Texte à lire -
« Œuvre commune » ou l’illustration d’une hésitante qualification
En matière d’œuvre collective, l’apport individuel de chaque contributeur se fond dans un ensemble qui constitue l’œuvre protégée. Pourtant la décision de la Cour d’appel de Rennes du 7 mai 2024 semble laisser planer un doute quant à la qualification retenue, évoquant une œuvre commune, laquelle est inexistante en droit d’auteur.
Au cours d’un stage au sein d’une agence, deux étudiants spécialisés dans les jeux vidéo ont participé à la réalisation de commandes passées par le parc du Futuroscope. Ils avaient notamment pour mission de concevoir des expériences ludiques, sensorielles et interactives pour le parc.
Au terme de leur stage en 2015, ils fondent cette même année une société qui sous-traite pour le compte de leur précédent lieu de stage des travaux de conception et de développement de numériques devant être utilisés au sein de cette même exposition.
Le 22 février 2017, ils mettent le parc du Futuroscope en demeure de cesser l’exploitation de leurs créations et demandent l’apposition de leurs noms sur celles-ci, y compris celles sur lesquelles une cession de droit aurait été opérée.

Lignes fournies -
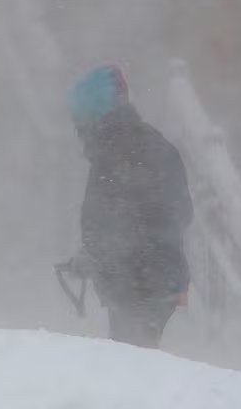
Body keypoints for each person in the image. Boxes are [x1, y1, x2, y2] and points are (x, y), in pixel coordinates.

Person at [58, 65, 193, 348]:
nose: (78, 133)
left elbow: (117, 226)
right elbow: (180, 212)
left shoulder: (115, 154)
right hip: (158, 279)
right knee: (139, 358)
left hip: (137, 285)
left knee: (133, 364)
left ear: (92, 117)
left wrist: (95, 256)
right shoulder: (150, 144)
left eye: (79, 123)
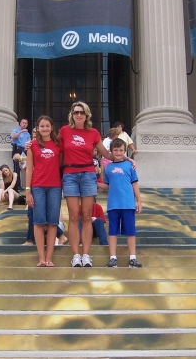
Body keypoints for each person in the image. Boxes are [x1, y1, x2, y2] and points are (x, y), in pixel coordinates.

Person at [59, 101, 136, 268]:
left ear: (86, 115)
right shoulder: (64, 131)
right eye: (76, 112)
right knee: (73, 216)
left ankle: (86, 255)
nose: (78, 115)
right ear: (72, 115)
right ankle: (76, 255)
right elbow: (55, 149)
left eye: (82, 112)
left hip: (88, 175)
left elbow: (108, 154)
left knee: (87, 216)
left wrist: (126, 158)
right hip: (70, 175)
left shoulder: (93, 133)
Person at [98, 138, 142, 268]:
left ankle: (133, 258)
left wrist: (139, 201)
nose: (118, 153)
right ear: (111, 151)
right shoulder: (108, 168)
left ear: (125, 151)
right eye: (115, 150)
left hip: (128, 204)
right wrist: (95, 184)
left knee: (130, 231)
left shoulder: (130, 166)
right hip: (113, 205)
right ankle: (113, 258)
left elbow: (135, 184)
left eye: (121, 150)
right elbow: (107, 185)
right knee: (112, 232)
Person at [25, 115, 62, 267]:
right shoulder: (32, 145)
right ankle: (41, 258)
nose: (45, 128)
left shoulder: (59, 144)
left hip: (55, 186)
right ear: (38, 128)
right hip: (38, 186)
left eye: (47, 125)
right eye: (42, 126)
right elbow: (28, 169)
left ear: (52, 127)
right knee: (38, 221)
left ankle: (49, 257)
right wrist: (28, 190)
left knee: (53, 222)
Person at [10, 118, 31, 188]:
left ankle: (27, 184)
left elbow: (29, 142)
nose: (24, 124)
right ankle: (17, 185)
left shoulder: (27, 134)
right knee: (17, 168)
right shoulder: (16, 130)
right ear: (20, 123)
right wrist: (21, 132)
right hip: (17, 149)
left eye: (26, 123)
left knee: (26, 166)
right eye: (23, 123)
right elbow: (12, 137)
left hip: (25, 150)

Consigne A - D'après le texte sur l'œuvre commune, à quelle date les deux étudiants ont-ils mis le parc du Futuroscope en demeure ?
Consigne B - Poursuivez le texte sur l'œuvre commune en reprenant après sa dernière phrase.
Ces lignes forment un matériau à part, indépendant du texte.

Réponse A - Le 22 février 2017.

Réponse B -
Le 17 mars 2017, le parc du Futuroscope s’oppose à leurs demandes. Ils l’assignent le 12 mars 2018 devant le Tribunal de grande instance de Rennes pour contrefaçon. Ils réclament le paiement de dommages et intérêts pour exploitation sans autorisation de leurs œuvres et indemnisation de leur préjudice moral.
Par jugement du 29 juin 2021, le tribunal déclare irrecevable l’intégralité de leurs demandes. En effet, si les requérants ont bien concouru à la conception des expériences interactives, il convient toutefois de caractériser une pluralité de contributeurs. En outre, le parc du Futuroscope en tant que donneur d’ordre a conservé la maîtrise de l’œuvre qu’il a commandé et la qualifie d’œuvre collective au sens de l’article L. 112-2 du code de la propriété intellectuelle.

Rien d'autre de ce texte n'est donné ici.